WHAT YOU WILL DO – Format the lines of the listing as a numbered list, starting at the line that contains "56: (48, 136)" and ending at the line that contains "88: (49, 140)", both included. Leave out any blank lines.

SUPPLIED DATA –

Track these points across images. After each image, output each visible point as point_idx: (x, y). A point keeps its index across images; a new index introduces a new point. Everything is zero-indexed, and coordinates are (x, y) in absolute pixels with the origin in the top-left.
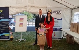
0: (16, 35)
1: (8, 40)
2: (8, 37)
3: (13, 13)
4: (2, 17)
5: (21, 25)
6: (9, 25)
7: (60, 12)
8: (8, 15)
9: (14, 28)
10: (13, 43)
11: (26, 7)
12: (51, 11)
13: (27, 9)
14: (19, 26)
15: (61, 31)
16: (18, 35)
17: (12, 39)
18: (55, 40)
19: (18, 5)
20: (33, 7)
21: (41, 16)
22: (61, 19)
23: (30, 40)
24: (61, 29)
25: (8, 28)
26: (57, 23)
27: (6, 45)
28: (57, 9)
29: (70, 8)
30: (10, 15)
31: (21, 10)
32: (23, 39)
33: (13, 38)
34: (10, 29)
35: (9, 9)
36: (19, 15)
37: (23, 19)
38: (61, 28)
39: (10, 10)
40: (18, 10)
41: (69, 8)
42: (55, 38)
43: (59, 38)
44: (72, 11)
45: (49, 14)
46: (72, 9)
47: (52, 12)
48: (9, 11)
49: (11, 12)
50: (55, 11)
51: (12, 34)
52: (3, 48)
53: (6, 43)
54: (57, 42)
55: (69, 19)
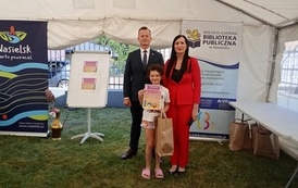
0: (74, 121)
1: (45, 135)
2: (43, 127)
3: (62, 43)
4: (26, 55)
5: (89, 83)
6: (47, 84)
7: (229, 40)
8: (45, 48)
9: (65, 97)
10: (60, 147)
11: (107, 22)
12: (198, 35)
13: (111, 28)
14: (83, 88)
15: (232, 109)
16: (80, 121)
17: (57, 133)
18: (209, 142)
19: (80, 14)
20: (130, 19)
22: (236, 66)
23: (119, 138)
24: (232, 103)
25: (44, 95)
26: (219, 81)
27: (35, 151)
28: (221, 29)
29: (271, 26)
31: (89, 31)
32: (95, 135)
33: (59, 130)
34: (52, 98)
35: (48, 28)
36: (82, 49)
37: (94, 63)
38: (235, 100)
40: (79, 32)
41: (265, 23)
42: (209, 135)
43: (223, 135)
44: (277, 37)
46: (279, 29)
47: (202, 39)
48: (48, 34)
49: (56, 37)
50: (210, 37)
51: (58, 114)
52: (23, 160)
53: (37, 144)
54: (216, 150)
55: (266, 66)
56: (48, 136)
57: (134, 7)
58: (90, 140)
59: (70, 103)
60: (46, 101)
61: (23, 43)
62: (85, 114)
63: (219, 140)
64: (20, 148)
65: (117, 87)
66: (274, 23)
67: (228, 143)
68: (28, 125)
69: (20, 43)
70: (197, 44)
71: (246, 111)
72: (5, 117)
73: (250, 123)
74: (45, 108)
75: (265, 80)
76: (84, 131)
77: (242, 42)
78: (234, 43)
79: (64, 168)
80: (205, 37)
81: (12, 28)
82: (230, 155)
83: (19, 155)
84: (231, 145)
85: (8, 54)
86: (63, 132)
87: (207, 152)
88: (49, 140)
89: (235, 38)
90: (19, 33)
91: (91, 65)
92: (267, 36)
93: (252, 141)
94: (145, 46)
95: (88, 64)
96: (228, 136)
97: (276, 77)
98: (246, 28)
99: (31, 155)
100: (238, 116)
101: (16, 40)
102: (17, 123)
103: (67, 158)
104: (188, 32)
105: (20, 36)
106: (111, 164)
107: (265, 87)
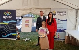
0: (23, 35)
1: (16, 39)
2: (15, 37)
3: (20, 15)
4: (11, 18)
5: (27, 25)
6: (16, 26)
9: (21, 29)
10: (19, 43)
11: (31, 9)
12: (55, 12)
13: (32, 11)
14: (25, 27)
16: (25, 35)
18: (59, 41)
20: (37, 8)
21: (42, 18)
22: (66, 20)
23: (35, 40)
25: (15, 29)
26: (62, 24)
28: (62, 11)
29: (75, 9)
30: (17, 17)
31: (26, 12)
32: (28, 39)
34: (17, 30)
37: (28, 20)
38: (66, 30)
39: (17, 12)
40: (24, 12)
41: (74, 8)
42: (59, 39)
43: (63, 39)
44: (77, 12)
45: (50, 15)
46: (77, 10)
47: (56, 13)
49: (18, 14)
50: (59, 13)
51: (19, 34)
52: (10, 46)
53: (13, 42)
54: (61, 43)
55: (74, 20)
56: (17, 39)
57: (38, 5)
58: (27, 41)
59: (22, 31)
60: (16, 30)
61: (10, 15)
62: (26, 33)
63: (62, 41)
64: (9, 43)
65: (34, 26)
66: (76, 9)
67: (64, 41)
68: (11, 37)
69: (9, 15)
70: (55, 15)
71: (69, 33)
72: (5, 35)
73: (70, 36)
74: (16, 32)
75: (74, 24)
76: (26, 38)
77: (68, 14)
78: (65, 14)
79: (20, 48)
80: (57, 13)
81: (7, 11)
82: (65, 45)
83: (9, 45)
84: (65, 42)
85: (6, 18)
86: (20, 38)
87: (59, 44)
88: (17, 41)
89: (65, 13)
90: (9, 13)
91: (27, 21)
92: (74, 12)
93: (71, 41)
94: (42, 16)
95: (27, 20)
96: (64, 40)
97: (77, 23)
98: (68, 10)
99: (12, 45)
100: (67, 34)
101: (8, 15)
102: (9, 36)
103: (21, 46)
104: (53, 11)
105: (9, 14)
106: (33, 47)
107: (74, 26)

RESPONSE AREA –
1. 56: (48, 136)
2. 57: (134, 7)
3. 58: (90, 140)
4. 59: (70, 103)
5. 60: (46, 101)
6. 61: (23, 43)
7. 62: (85, 114)
8. 63: (219, 140)
9. 64: (20, 148)
10. 65: (117, 87)
11. 66: (274, 23)
12. 67: (228, 143)
13. 68: (28, 125)
14. 69: (20, 43)
15. 70: (197, 44)
16. 71: (246, 111)
17. 72: (5, 117)
18. 73: (250, 123)
19. 74: (45, 108)
20. 75: (265, 80)
21. 76: (84, 131)
22. 77: (242, 42)
23. 78: (234, 43)
24. 79: (64, 168)
25. 80: (205, 37)
26. 81: (12, 28)
27. 82: (230, 155)
28. 83: (19, 155)
29. 84: (231, 145)
30. 85: (8, 54)
31. 86: (63, 132)
32. 87: (207, 152)
33. 88: (49, 140)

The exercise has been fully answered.